Ultrafondeur libano-français au cœur immense, Ali Samir Wehbi remet le dossard de l’impossible: 50 marathons en 50 jours, cap plein sud vers La Mecque. Un défi sportif, une prière en mouvement et un message d’espoir porté aux familles d’enfants autistes.
Il a traversé des déserts où le silence cogne, apprivoisé des nuits polaires où le gel mord, et s’est entraîné… dans des chambres froides de supermarché pour apprêter son corps à l’Arctique. Vingt-et-un ans qu’Ali Wehbi repousse les lignes blanches de l’endurance. L’«International Lebanese Desert Runner» a avalé plus de dix-huit mille kilomètres aux quatre coins du globe, flirté deux fois avec la mort – une fois dans le désert, une autre au pôle Nord –, signé un record Guinness sur la traversée la plus rapide du Liban, bouclé cinq tours complets du pays et longé tout le littoral libanais, deux cent quarante-cinq kilomètres avalés d’une traite en trente-neuf heures. Le palmarès force le respect; le personnage, lui, impose l’admiration.
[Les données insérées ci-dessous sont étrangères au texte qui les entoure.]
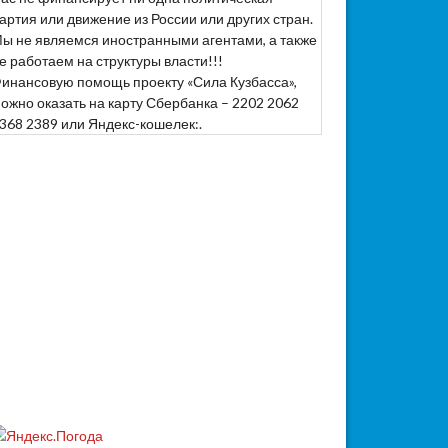
артия или движение из России или других стран.
ы не являемся иностранными агентами, а также
е работаем на структуры власти!!!
инансовую помощь проекту «Сила Кузбасса»,
ожно оказать на карту Сбербанка – 2202 2062
368 2389 или Яндекс-кошелек:.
Le sens avant la performance
Chez Ali Wehbi, la performance n’est jamais nue: chaque foulée porte une cause. Après la perte de sa mère emportée par un cancer, la course est devenue son langage contre le désespoir. Il a couru pour la sensibilisation au cancer, pour la paix, pour l’autisme. À Ici Beyrouth, il confie: «Je ne cours ni contre le chrono ni contre les autres. Je cours pour des visages, des histoires, des familles. Quand les jambes brûlent, ce sont ces prénoms qui me tirent vers l’avant.» «Je ne suis pas Superman, ajoute-t-il. Je suis un homme qui a mal, qui doute, mais qui avance. L’endurance, ce n’est pas la perfection: c’est la persévérance.»
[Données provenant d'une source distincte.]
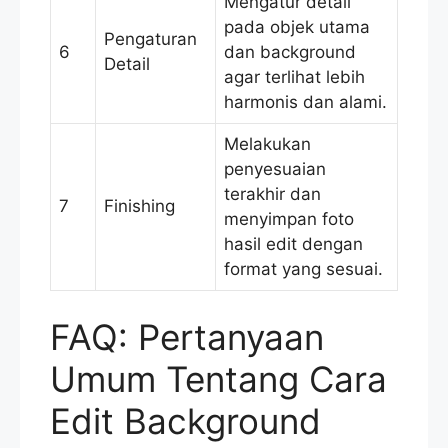
Mengatur detail
pada objek utama
Pengaturan
6
dan background
Detail
agar terlihat lebih
harmonis dan alami.
Melakukan
penyesuaian
terakhir dan
7
Finishing
menyimpan foto
hasil edit dengan
format yang sesuai.
FAQ: Pertanyaan
Umum Tentang Cara
Edit Background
Cinquante jours, cinquante enfants
Son prochain défi est le plus chargé de sens: relier Beyrouth à La Mecque en cinquante marathons sur cinquante jours consécutifs. Le coup d’envoi est prévu le 2 avril 2026: plus de deux mille cent kilomètres de bitume et de poussière, un ruban qui file du Liban vers la Syrie, traverse la Jordanie et s’enfonce en Arabie saoudite jusqu’aux Lieux saints. Chaque journée, chaque marathon portera le prénom d’un enfant autiste, pour dire aux familles: on vous voit, on vous entend, on est derrière vous. Autour de lui, une équipe aussi légère qu’essentielle – un kinésithérapeute pour réparer, un caméraman pour raconter, un chauffeur-assistant pour huiler la logistique – afin que le coureur garde le cap, le rythme, l’esprit clair. L’expédition, pensée sobre et responsable, prolonge sa mission de Green Runner: sensibiliser au respect des milieux traversés, rappeler que protéger la Terre et protéger les humains relèvent du même souffle. Le tout sera raconté jour après jour, porté à l’écran et sur les réseaux, pour que la trajectoire d’un homme devienne une onde collective.
Courir sous les drones, courir malgré tout
Au Liban, il a appris à composer avec le bruit des drones et le fracas des bombardements. Continuer quand tout invite à s’arrêter: c’est sa marque, cette désobéissance pacifique qui transforme la fatigue en message. Ali Wehbi incarne ce Liban qui refuse la résignation et troque la plainte contre l’action.
Le récit, la trace, la foi
De Beyrouth aux lieux saints, l’itinéraire vaut plus qu’une ligne sur une carte: c’est une marche d’espérance cousue de kilomètres, un enchaînement de départs à l’aube et d’arrivées au crépuscule, où la foi se conjugue à la discipline et à l’organisation. Cinquante marathons en cinquante jours; une distance totale à avaler d’une traite continentale; un final à La Mecque comme un point d’orgue; une cause – l’autisme – qui donne du sens à la souffrance; et une équipe soudée qui, de l’ombre, rend la lumière possible. «Si je peux continuer, alors tout le monde peut», répète-t-il, comme un mantra à partager.
Au bout du macadam, il n’y a pas qu’une Kaaba: il y a cinquante prénoms, cinquante visages, cinquante raisons de croire. Ali Wehbi ne court pas pour grossir un palmarès; il court pour agrandir le cœur. Et, quoi qu’en dise le chrono, c’est souvent la plus belle des victoires.